● DIRECTIVE
Repeat the data exactly, leaving out any image.

[Text-based hardware design files]
——
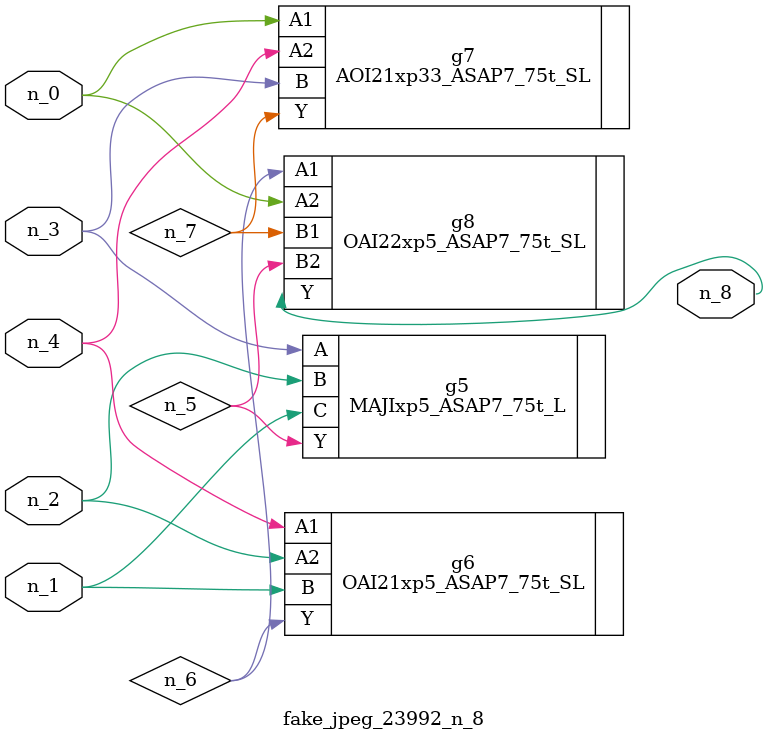
<source format=v>
module fake_jpeg_23992_n_8 (n_3, n_2, n_1, n_0, n_4, n_8);

input n_3;
input n_2;
input n_1;
input n_0;
input n_4;

output n_8;

wire n_6;
wire n_5;
wire n_7;

MAJIxp5_ASAP7_75t_L g5 ( 
.A(n_3),
.B(n_2),
.C(n_1),
.Y(n_5)
);

OAI21xp5_ASAP7_75t_SL g6 ( 
.A1(n_4),
.A2(n_2),
.B(n_1),
.Y(n_6)
);

AOI21xp33_ASAP7_75t_SL g7 ( 
.A1(n_0),
.A2(n_4),
.B(n_3),
.Y(n_7)
);

OAI22xp5_ASAP7_75t_SL g8 ( 
.A1(n_6),
.A2(n_0),
.B1(n_7),
.B2(n_5),
.Y(n_8)
);


endmodule
</source>
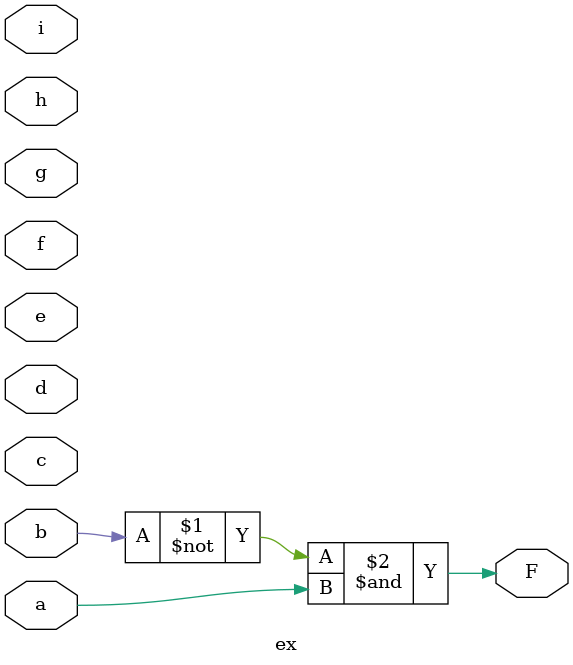
<source format=v>

module ex ( 
    a, b, c, d, e, f, g, h, i,
    F  );
  input  a, b, c, d, e, f, g, h, i;
  output F;
  assign F = ~b & a;
endmodule



</source>
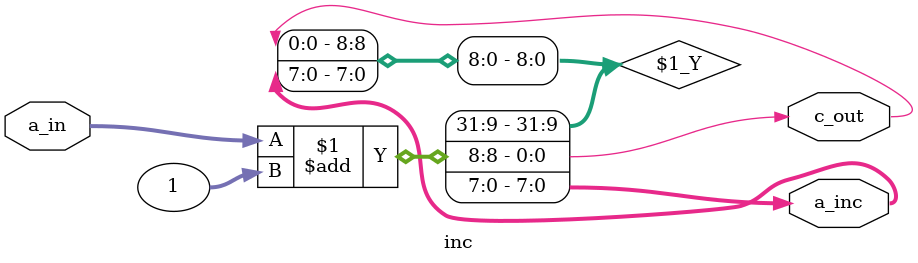
<source format=sv>
module inc #(
    parameter WIDTH=8)
    (input [WIDTH-1:0] a_in,
    output logic [WIDTH-1:0] a_inc,
    output logic c_out
    );

    assign {c_out,a_inc} = a_in + 1;
endmodule
</source>
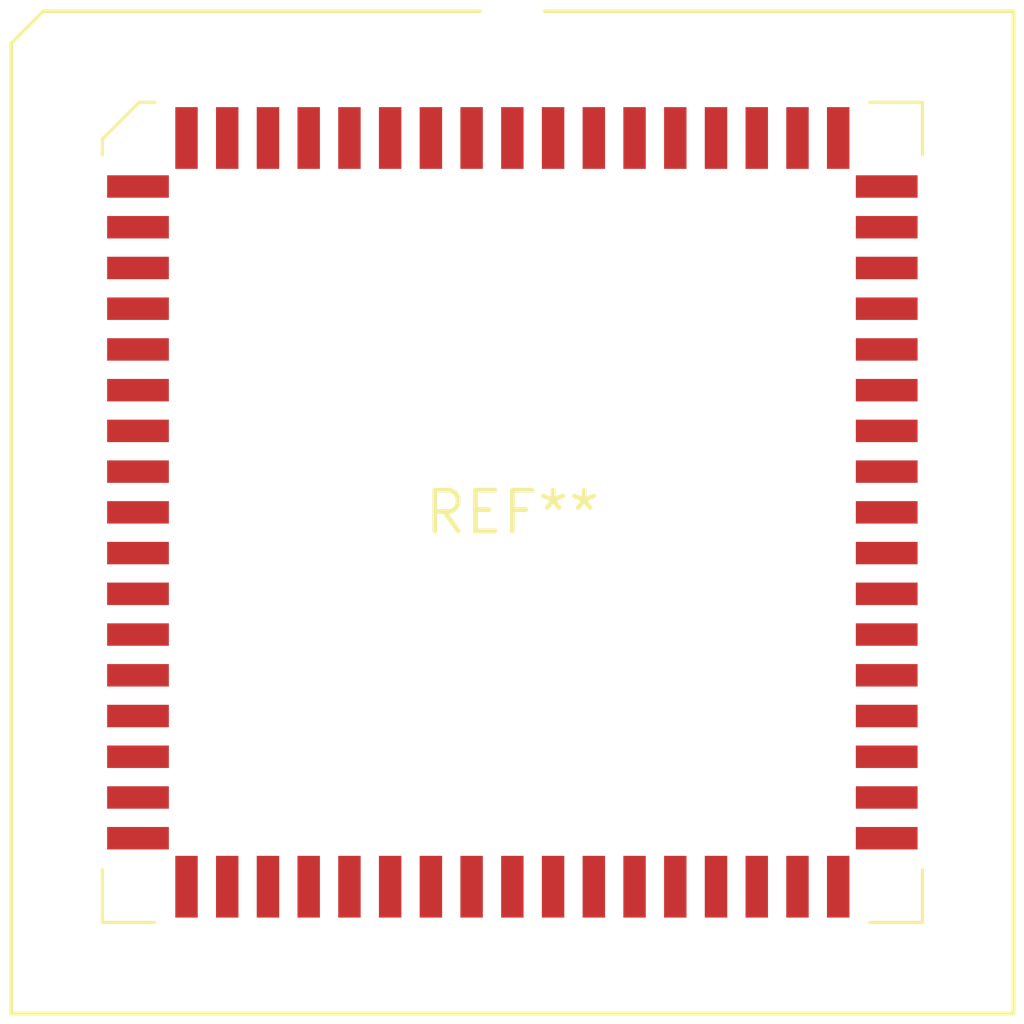
<source format=kicad_pcb>
(kicad_pcb (version 20240108) (generator pcbnew)

  (general
    (thickness 1.6)
  )

  (paper "A4")
  (layers
    (0 "F.Cu" signal)
    (31 "B.Cu" signal)
    (32 "B.Adhes" user "B.Adhesive")
    (33 "F.Adhes" user "F.Adhesive")
    (34 "B.Paste" user)
    (35 "F.Paste" user)
    (36 "B.SilkS" user "B.Silkscreen")
    (37 "F.SilkS" user "F.Silkscreen")
    (38 "B.Mask" user)
    (39 "F.Mask" user)
    (40 "Dwgs.User" user "User.Drawings")
    (41 "Cmts.User" user "User.Comments")
    (42 "Eco1.User" user "User.Eco1")
    (43 "Eco2.User" user "User.Eco2")
    (44 "Edge.Cuts" user)
    (45 "Margin" user)
    (46 "B.CrtYd" user "B.Courtyard")
    (47 "F.CrtYd" user "F.Courtyard")
    (48 "B.Fab" user)
    (49 "F.Fab" user)
    (50 "User.1" user)
    (51 "User.2" user)
    (52 "User.3" user)
    (53 "User.4" user)
    (54 "User.5" user)
    (55 "User.6" user)
    (56 "User.7" user)
    (57 "User.8" user)
    (58 "User.9" user)
  )

  (setup
    (pad_to_mask_clearance 0)
    (pcbplotparams
      (layerselection 0x00010fc_ffffffff)
      (plot_on_all_layers_selection 0x0000000_00000000)
      (disableapertmacros false)
      (usegerberextensions false)
      (usegerberattributes false)
      (usegerberadvancedattributes false)
      (creategerberjobfile false)
      (dashed_line_dash_ratio 12.000000)
      (dashed_line_gap_ratio 3.000000)
      (svgprecision 4)
      (plotframeref false)
      (viasonmask false)
      (mode 1)
      (useauxorigin false)
      (hpglpennumber 1)
      (hpglpenspeed 20)
      (hpglpendiameter 15.000000)
      (dxfpolygonmode false)
      (dxfimperialunits false)
      (dxfusepcbnewfont false)
      (psnegative false)
      (psa4output false)
      (plotreference false)
      (plotvalue false)
      (plotinvisibletext false)
      (sketchpadsonfab false)
      (subtractmaskfromsilk false)
      (outputformat 1)
      (mirror false)
      (drillshape 1)
      (scaleselection 1)
      (outputdirectory "")
    )
  )

  (net 0 "")

  (footprint "PLCC-68_SMD-Socket" (layer "F.Cu") (at 0 0))

)

</source>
——
● ANSWER TO THE PROBLEM
<source format=v>
module fake_jpeg_23992_n_8 (n_3, n_2, n_1, n_0, n_4, n_8);

input n_3;
input n_2;
input n_1;
input n_0;
input n_4;

output n_8;

wire n_6;
wire n_5;
wire n_7;

MAJIxp5_ASAP7_75t_L g5 ( 
.A(n_3),
.B(n_2),
.C(n_1),
.Y(n_5)
);

OAI21xp5_ASAP7_75t_SL g6 ( 
.A1(n_4),
.A2(n_2),
.B(n_1),
.Y(n_6)
);

AOI21xp33_ASAP7_75t_SL g7 ( 
.A1(n_0),
.A2(n_4),
.B(n_3),
.Y(n_7)
);

OAI22xp5_ASAP7_75t_SL g8 ( 
.A1(n_6),
.A2(n_0),
.B1(n_7),
.B2(n_5),
.Y(n_8)
);


endmodule
</source>
<source format=v>

module ex ( 
    a, b, c, d, e, f, g, h, i,
    F  );
  input  a, b, c, d, e, f, g, h, i;
  output F;
  assign F = ~b & a;
endmodule



</source>
<source format=sv>
module inc #(
    parameter WIDTH=8)
    (input [WIDTH-1:0] a_in,
    output logic [WIDTH-1:0] a_inc,
    output logic c_out
    );

    assign {c_out,a_inc} = a_in + 1;
endmodule
</source>
<source format=kicad_pcb>
(kicad_pcb (version 20240108) (generator pcbnew)

  (general
    (thickness 1.6)
  )

  (paper "A4")
  (layers
    (0 "F.Cu" signal)
    (31 "B.Cu" signal)
    (32 "B.Adhes" user "B.Adhesive")
    (33 "F.Adhes" user "F.Adhesive")
    (34 "B.Paste" user)
    (35 "F.Paste" user)
    (36 "B.SilkS" user "B.Silkscreen")
    (37 "F.SilkS" user "F.Silkscreen")
    (38 "B.Mask" user)
    (39 "F.Mask" user)
    (40 "Dwgs.User" user "User.Drawings")
    (41 "Cmts.User" user "User.Comments")
    (42 "Eco1.User" user "User.Eco1")
    (43 "Eco2.User" user "User.Eco2")
    (44 "Edge.Cuts" user)
    (45 "Margin" user)
    (46 "B.CrtYd" user "B.Courtyard")
    (47 "F.CrtYd" user "F.Courtyard")
    (48 "B.Fab" user)
    (49 "F.Fab" user)
    (50 "User.1" user)
    (51 "User.2" user)
    (52 "User.3" user)
    (53 "User.4" user)
    (54 "User.5" user)
    (55 "User.6" user)
    (56 "User.7" user)
    (57 "User.8" user)
    (58 "User.9" user)
  )

  (setup
    (pad_to_mask_clearance 0)
    (pcbplotparams
      (layerselection 0x00010fc_ffffffff)
      (plot_on_all_layers_selection 0x0000000_00000000)
      (disableapertmacros false)
      (usegerberextensions false)
      (usegerberattributes false)
      (usegerberadvancedattributes false)
      (creategerberjobfile false)
      (dashed_line_dash_ratio 12.000000)
      (dashed_line_gap_ratio 3.000000)
      (svgprecision 4)
      (plotframeref false)
      (viasonmask false)
      (mode 1)
      (useauxorigin false)
      (hpglpennumber 1)
      (hpglpenspeed 20)
      (hpglpendiameter 15.000000)
      (dxfpolygonmode false)
      (dxfimperialunits false)
      (dxfusepcbnewfont false)
      (psnegative false)
      (psa4output false)
      (plotreference false)
      (plotvalue false)
      (plotinvisibletext false)
      (sketchpadsonfab false)
      (subtractmaskfromsilk false)
      (outputformat 1)
      (mirror false)
      (drillshape 1)
      (scaleselection 1)
      (outputdirectory "")
    )
  )

  (net 0 "")

  (footprint "PLCC-68_SMD-Socket" (layer "F.Cu") (at 0 0))

)

</source>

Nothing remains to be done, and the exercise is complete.